Holder Talks Power Conference Autonomy

The NCAA Board of Directors voted Thursday to pass a measure allowing the five power conferences (ACC, Big 10, Big 12, Pac-12, and SEC) the freedom they desired to make their own rules and set up their own ultra competitive situation that would have never happened with nearly 250 other Division I members, most much smaller in size, enrollment, and budget also voting on measures.

Thursday on the radio, Oklahoma State Vice-President for Athletics and Intercollegiate Athletics Director Mike Holder sounded a warning that with schools like Texas, Ohio State, Michigan, Alabama, and others with unlimited pockets that Oklahoma State had to be careful what those rich boys came up with in the way of new rules. Holder mentioned that Texas has an annual athletic budget of close to $179 million compared to Oklahoma State's $70 million.

In the Big 12, you have Texas and quite a ways back is Oklahoma as the upper echelon financially. In the SEC, you have LSU, Tennessee, Alabama, Florida, and South Carolina up at the top. In the ACC, there really aren't too many blue bloods. In the Big 10, you have Ohio State, Michigan, Penn State, and Wisconsin at the top. In the Pac-10 ,UCLA, Stanford, Oregon would possibly be the richest schools and USC is a private school.

That's roughly 15 schools on the blue blood list. That means some 50 schools aren't. Those 50 schools now must keep those others in check.
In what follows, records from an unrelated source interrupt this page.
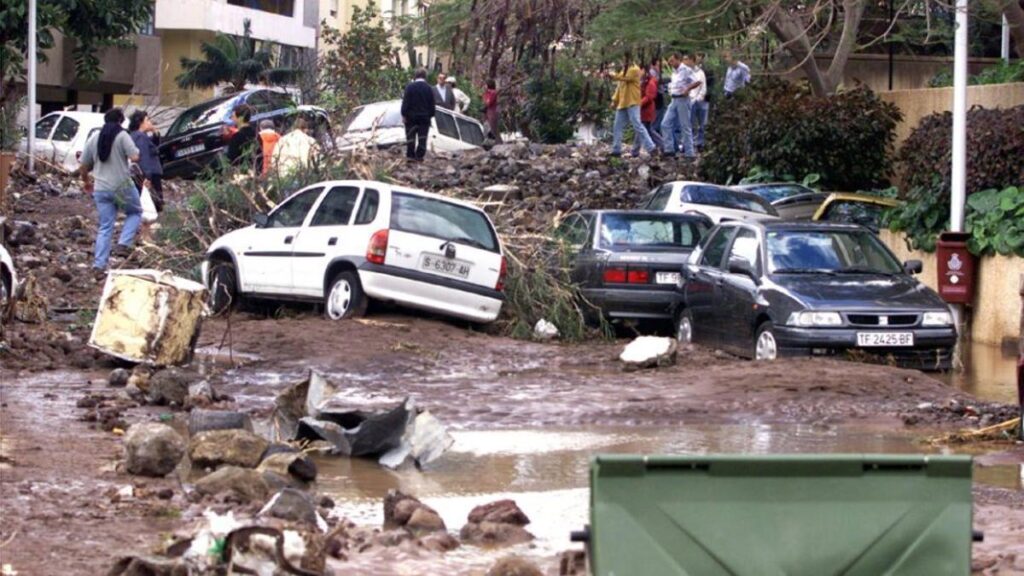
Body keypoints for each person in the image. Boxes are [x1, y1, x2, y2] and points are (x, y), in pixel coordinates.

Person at [79, 108, 141, 275]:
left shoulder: (94, 138)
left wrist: (86, 182)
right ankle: (123, 243)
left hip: (101, 189)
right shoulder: (122, 136)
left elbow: (84, 166)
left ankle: (99, 266)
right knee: (135, 212)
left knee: (105, 227)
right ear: (121, 121)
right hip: (122, 187)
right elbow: (135, 157)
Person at [606, 51, 656, 158]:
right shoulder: (623, 72)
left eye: (624, 59)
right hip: (623, 103)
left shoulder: (634, 70)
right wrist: (614, 100)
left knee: (637, 125)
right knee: (617, 126)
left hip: (633, 102)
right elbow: (620, 87)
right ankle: (616, 150)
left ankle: (651, 147)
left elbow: (623, 78)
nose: (622, 61)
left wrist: (611, 75)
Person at [660, 52, 702, 159]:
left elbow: (697, 81)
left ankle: (690, 153)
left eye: (672, 60)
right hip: (674, 99)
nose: (671, 63)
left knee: (685, 125)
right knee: (665, 123)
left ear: (678, 59)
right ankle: (670, 149)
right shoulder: (675, 72)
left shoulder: (686, 70)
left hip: (683, 100)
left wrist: (687, 89)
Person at [127, 110, 164, 213]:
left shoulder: (139, 136)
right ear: (140, 122)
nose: (150, 122)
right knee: (154, 205)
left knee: (150, 204)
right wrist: (147, 176)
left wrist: (155, 132)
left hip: (145, 174)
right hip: (149, 174)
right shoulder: (140, 137)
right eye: (147, 120)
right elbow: (143, 156)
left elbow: (153, 145)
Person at [401, 68, 436, 161]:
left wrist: (404, 114)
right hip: (424, 118)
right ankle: (419, 156)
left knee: (410, 137)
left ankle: (410, 156)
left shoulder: (409, 87)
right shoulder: (429, 88)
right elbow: (432, 104)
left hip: (410, 118)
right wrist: (430, 115)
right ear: (425, 76)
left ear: (415, 76)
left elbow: (405, 103)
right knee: (422, 138)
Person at [632, 68, 663, 155]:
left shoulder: (650, 82)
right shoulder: (644, 82)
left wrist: (639, 103)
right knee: (648, 130)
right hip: (643, 110)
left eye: (640, 70)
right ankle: (664, 146)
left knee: (640, 129)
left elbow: (649, 97)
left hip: (647, 110)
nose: (638, 72)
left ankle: (635, 151)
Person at [224, 103, 262, 172]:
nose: (232, 119)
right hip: (257, 170)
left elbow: (231, 159)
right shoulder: (257, 134)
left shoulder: (236, 138)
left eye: (233, 116)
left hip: (243, 173)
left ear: (240, 118)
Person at [689, 53, 709, 151]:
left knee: (702, 124)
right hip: (690, 101)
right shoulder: (686, 72)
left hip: (700, 101)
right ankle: (691, 144)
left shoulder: (700, 72)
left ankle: (700, 143)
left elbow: (703, 86)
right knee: (690, 123)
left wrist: (699, 97)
School presidents, chancellors, athletic directors, and any other representatives must be smart, know the legislation, know the policies, know the intent and not allow that small number of schools to force rules and a situation where they cannot compete.

There always needs to be checks and balance. Oklahoma State and those other 49 must be the checks and keep the balance or they'll find their checking accounts won't be big enough to compete.
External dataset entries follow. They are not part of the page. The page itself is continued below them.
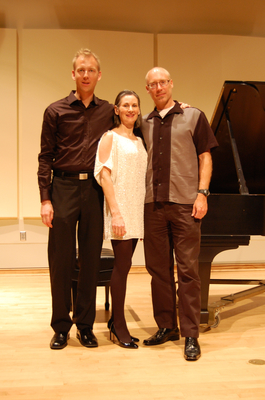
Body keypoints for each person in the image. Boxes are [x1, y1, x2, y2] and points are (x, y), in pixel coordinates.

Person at [37, 49, 114, 350]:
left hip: (94, 190)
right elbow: (45, 158)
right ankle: (60, 326)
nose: (85, 74)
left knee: (91, 261)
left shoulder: (108, 111)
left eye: (91, 70)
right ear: (73, 74)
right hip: (63, 189)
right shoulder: (54, 111)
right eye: (80, 70)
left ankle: (85, 325)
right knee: (61, 261)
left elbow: (135, 122)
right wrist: (45, 199)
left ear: (98, 75)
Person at [141, 67, 218, 361]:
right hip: (153, 205)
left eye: (162, 82)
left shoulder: (193, 116)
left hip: (186, 203)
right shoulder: (143, 122)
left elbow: (205, 156)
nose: (158, 87)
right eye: (152, 84)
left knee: (187, 271)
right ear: (147, 90)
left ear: (171, 84)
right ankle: (166, 327)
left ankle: (190, 334)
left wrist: (202, 192)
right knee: (158, 271)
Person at [94, 90, 147, 349]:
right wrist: (115, 212)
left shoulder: (140, 140)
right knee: (122, 267)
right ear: (116, 109)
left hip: (138, 210)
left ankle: (116, 322)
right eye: (125, 105)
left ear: (139, 110)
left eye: (134, 105)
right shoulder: (109, 138)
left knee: (126, 265)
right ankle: (119, 324)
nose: (130, 109)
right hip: (120, 210)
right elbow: (103, 175)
The most important portion of the conversation was that Holder definitely agrees with Big 12 commissioner Bob Bowlsby that athletics need to remain a part of the education process at the University level and that it is more about education than preparing an athlete for the professional ranks that the majority will never achieve.

That said, Holder relished his time as a student-athlete when he started as a walk-on golfer at Oklahoma State before earning a scholarship. He said he would "trade everything" he has now (other than wife and family) to go back and be a student-athlete again.